Today's best practice submission comes from David Blair (@crosshairtrader).  Readers will recognize him from the CrosshairsTrader site and blog.  David's best practice is all about focus:  eliminating what is non-essential in markets and developing a very specific market edge and expertise:

"When I first started trading I decided to be a sponge, soaking up all the stock market information I could, free or otherwise.  After sponging it for a few years I realized I created a monster devoid of creativity; replaced by anxiety, confusion, fear, and impatience, all of which were a result of a lack of focus.  I traveled in a black hole with a flashlight and didn't know it.

During these years I was trading with a partner:  a friend who introduced me to the business.  Each day he would have a new topic for us to study.  As a result, our trading room began to look like a war room.  8 monitors, two big screen TVs, 2 color printers for printing charts, cases of books, CDs, seminar manuals, etc.  The problem was, the more we added, the worse our performance, the worse our performance, the more we added, creating a vicious cycle of spoiled intentions.  As my partner continued to add, I began to subtract.  I began practicing minimalism by getting rid of all the things I thought were so important, realizing that stock prices cannot be predicted no matter how much I learned or added to my charts.

My process now involves a very simple, easy to understand price pattern wherein I look for stocks breaking from price boxes to either 1) continue the previous trend or 2) reverse the previous trend.  I have a well defined method for locating these trades when they trigger on two time frames, the weekly and daily.  I have prepared a watch list of stocks and have developed indicators specifically designed to alert me when there is a potential trade opportunity.  In other words, I have become a 'process specialist'.  I have developed a specific process that helps me manage the uncertainty of future stock prices.  I no longer feel the need to study everything or watch anything other than the stocks on my watch list."

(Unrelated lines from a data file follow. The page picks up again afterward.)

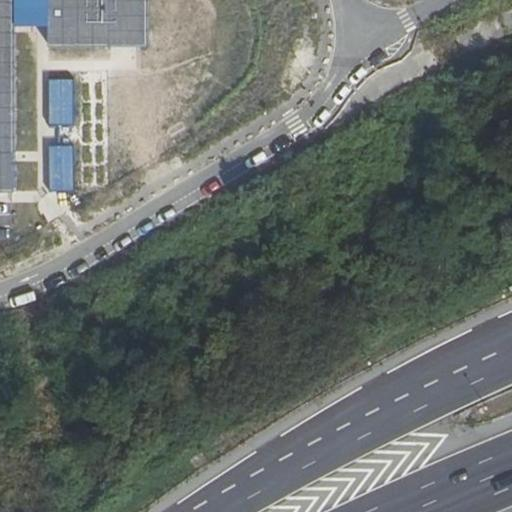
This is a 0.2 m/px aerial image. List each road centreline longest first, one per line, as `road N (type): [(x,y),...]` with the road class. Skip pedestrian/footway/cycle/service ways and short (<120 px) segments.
road 1 (unclassified): [(453,0),(414,21),(273,140),(65,266),(0,291)]
road 2 (motorway): [(511,362),(222,511)]
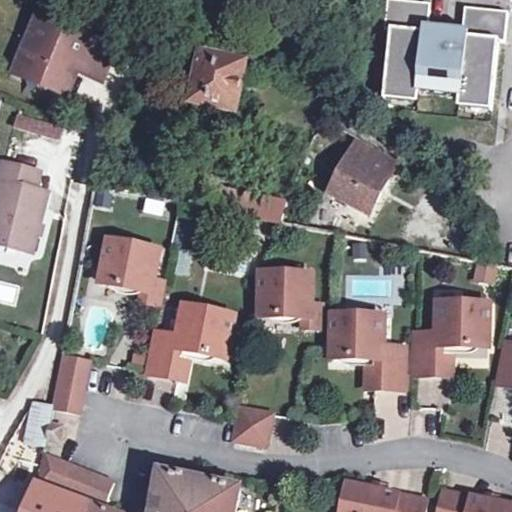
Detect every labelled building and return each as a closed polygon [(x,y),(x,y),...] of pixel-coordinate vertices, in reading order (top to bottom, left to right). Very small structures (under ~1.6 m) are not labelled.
[(417,4),(386,0),(382,30),(388,30),(381,90),(416,94),(417,84),(456,89),(455,98),(489,102),(495,42),(502,43),(506,13),(473,10),(473,16),(462,15),(460,30),(426,26),(427,11),(417,10),(417,4)] [(39,16),(26,46),(33,51),(28,66),(46,74),(43,84),(63,93),(76,67),(104,79),(116,50),(39,16)] [(33,51),(26,46),(14,71),(43,84),(46,74),(28,66),(33,51)] [(239,114),(248,62),(182,48),(179,62),(199,67),(190,105),(239,114)] [(16,113),(12,127),(60,139),(63,125),(16,113)] [(330,187),(370,210),(398,162),(358,139),(330,187)] [(0,172),(0,241),(32,249),(47,188),(36,186),(40,167),(3,158),(0,172)] [(192,204),(220,209),(226,181),(197,176),(192,204)] [(220,209),(281,221),(287,194),(226,181),(220,209)] [(163,245),(112,235),(104,277),(146,286),(144,297),(165,301),(169,277),(158,275),(163,245)] [(315,273),(263,272),(262,313),(305,314),(304,325),(326,326),(326,303),(315,303),(315,273)] [(437,329),(415,329),(414,373),(446,373),(446,342),(489,343),(490,300),(438,299),(437,329)] [(178,339),(158,335),(151,370),(180,376),(186,346),(228,354),(236,320),(184,309),(178,339)] [(386,313),(333,312),(333,355),(376,356),(375,387),(407,387),(408,344),(385,343),(386,313)] [(511,339),(506,339),(497,381),(511,384),(511,339)] [(93,359),(66,354),(61,384),(88,389),(93,359)] [(444,402),(444,378),(418,378),(418,402),(444,402)] [(88,389),(61,384),(57,403),(56,408),(84,414),(88,389)] [(53,423),(56,408),(57,403),(34,398),(28,440),(49,444),(53,423)] [(274,411),(241,405),(235,437),(267,443),(274,411)] [(414,408),(414,436),(436,436),(436,408),(414,408)] [(67,426),(53,423),(49,444),(63,446),(67,426)] [(46,459),(40,487),(62,496),(73,469),(46,459)] [(73,469),(62,496),(84,504),(94,478),(73,469)] [(159,472),(151,511),(233,511),(238,487),(159,472)] [(105,511),(116,486),(94,478),(84,504),(89,506),(103,511),(105,511)] [(345,482),(339,511),(425,511),(428,496),(385,489),(373,487),(345,482)] [(86,511),(89,506),(84,504),(62,496),(40,487),(29,511),(86,511)] [(485,497),(445,489),(440,511),(511,511),(511,502),(498,500),(485,497)]
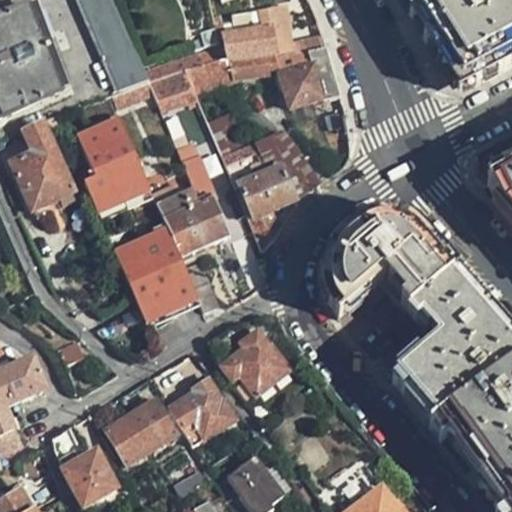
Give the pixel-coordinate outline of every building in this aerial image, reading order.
[(75,0),(115,94),(146,83),(118,17),(111,0),(75,0)] [(511,0),(397,0),(448,84),(472,91),(511,68),(511,0)] [(67,88),(43,20),(30,25),(24,9),(0,17),(0,121),(55,96),(55,93),(67,88)] [(273,55),(275,63),(327,53),(323,39),(292,44),(284,46),(278,37),(287,35),(287,34),(281,10),(257,17),(261,33),(256,34),(230,39),(220,11),(211,15),(215,26),(220,40),(227,63),(253,59),(273,55)] [(261,33),(257,17),(252,18),(256,34),(261,33)] [(195,49),(220,40),(215,26),(201,31),(203,37),(192,41),(195,49)] [(292,44),(287,35),(278,37),(284,46),(292,44)] [(327,53),(275,63),(279,76),(289,111),(324,100),(327,105),(340,101),(327,53)] [(279,76),(275,63),(273,55),(253,59),(257,80),(279,76)] [(257,80),(253,59),(227,63),(230,84),(257,80)] [(222,61),(182,70),(193,94),(220,160),(243,150),(217,88),(230,84),(227,63),(224,61),(222,61)] [(193,94),(182,70),(146,83),(155,106),(193,94)] [(76,134),(79,142),(120,124),(117,117),(76,134)] [(86,188),(98,217),(150,194),(145,181),(120,124),(79,142),(97,183),(86,188)] [(72,196),(41,125),(20,134),(31,156),(8,167),(30,215),(32,214),(72,196)] [(281,136),(243,150),(220,160),(229,181),(278,163),(282,175),(239,191),(252,224),(248,227),(260,257),(274,246),(281,231),(273,215),(299,205),(312,192),(281,136)] [(183,171),(214,244),(229,238),(195,160),(194,159),(188,148),(176,154),(183,171)] [(160,175),(145,181),(150,194),(154,203),(165,228),(168,236),(179,261),(214,244),(183,171),(162,179),(160,175)] [(511,173),(488,186),(488,190),(493,204),(511,225),(511,173)] [(150,194),(98,217),(101,225),(154,203),(150,194)] [(72,196),(32,214),(35,222),(75,204),(72,196)] [(384,281),(411,312),(456,274),(430,246),(415,230),(406,226),(392,222),(379,222),(365,225),(350,233),(335,245),(326,257),(323,265),(320,276),(322,293),(328,308),(337,321),(384,281)] [(113,251),(115,258),(168,236),(165,228),(113,251)] [(115,258),(144,324),(197,302),(192,292),(179,261),(168,236),(115,258)] [(456,274),(411,312),(437,344),(391,386),(403,400),(406,397),(431,426),(511,368),(511,350),(481,316),(488,310),(456,274)] [(207,285),(192,292),(197,302),(200,310),(202,314),(216,307),(207,285)] [(144,324),(148,332),(200,310),(197,302),(144,324)] [(511,338),(488,310),(481,316),(511,350),(511,338)] [(287,373),(269,352),(267,352),(254,337),(240,348),(243,353),(220,371),(231,384),(237,380),(253,400),(287,373)] [(76,348),(57,356),(64,369),(82,361),(76,348)] [(0,459),(5,455),(17,450),(7,425),(0,412),(42,394),(29,363),(4,373),(0,364),(0,459)] [(511,511),(511,368),(431,426),(428,429),(439,444),(450,436),(475,470),(504,511),(503,511),(511,511)] [(190,389),(193,394),(208,383),(205,380),(190,389)] [(167,414),(190,452),(233,424),(221,404),(222,403),(208,383),(193,394),(194,396),(167,414)] [(130,420),(151,454),(176,437),(156,404),(130,420)] [(125,469),(151,454),(130,420),(104,435),(125,469)] [(7,425),(17,450),(24,444),(14,421),(7,425)] [(78,453),(66,432),(51,440),(51,450),(58,472),(82,511),(116,492),(93,456),(77,465),(72,456),(78,453)] [(282,499),(267,479),(253,462),(225,483),(246,511),(270,511),(268,508),(282,499)] [(274,474),(267,479),(282,499),(288,494),(274,474)] [(0,499),(0,511),(23,511),(27,510),(15,490),(0,499)] [(402,511),(398,506),(394,505),(383,491),(352,511),(402,511)]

David's methodology makes sense:  stocks trading in a box are ones that have consolidated.  Both directionality and volatility have gone to reduced levels.  He is identifying opportunities in which breakouts place him on the right side of both direction and volatility.  This not only means that the market moves his way, but moves his way with impulsivity.  Psychologically, having a specific methodology like this reduces distraction and enables a trader to become a true specialist, building skills in a particular kind of trading.  Perhaps most important of all, specializing in a type of trading enables David to make trades truly his own, so that he will have the confidence to act--and also has the perspective to quickly recognize when setups are not working.  

Many successful physicians are not only specialists but sub-specialists.  They find their "edge" by knowing one area in great depth.  This can be a very helpful approach for traders as well.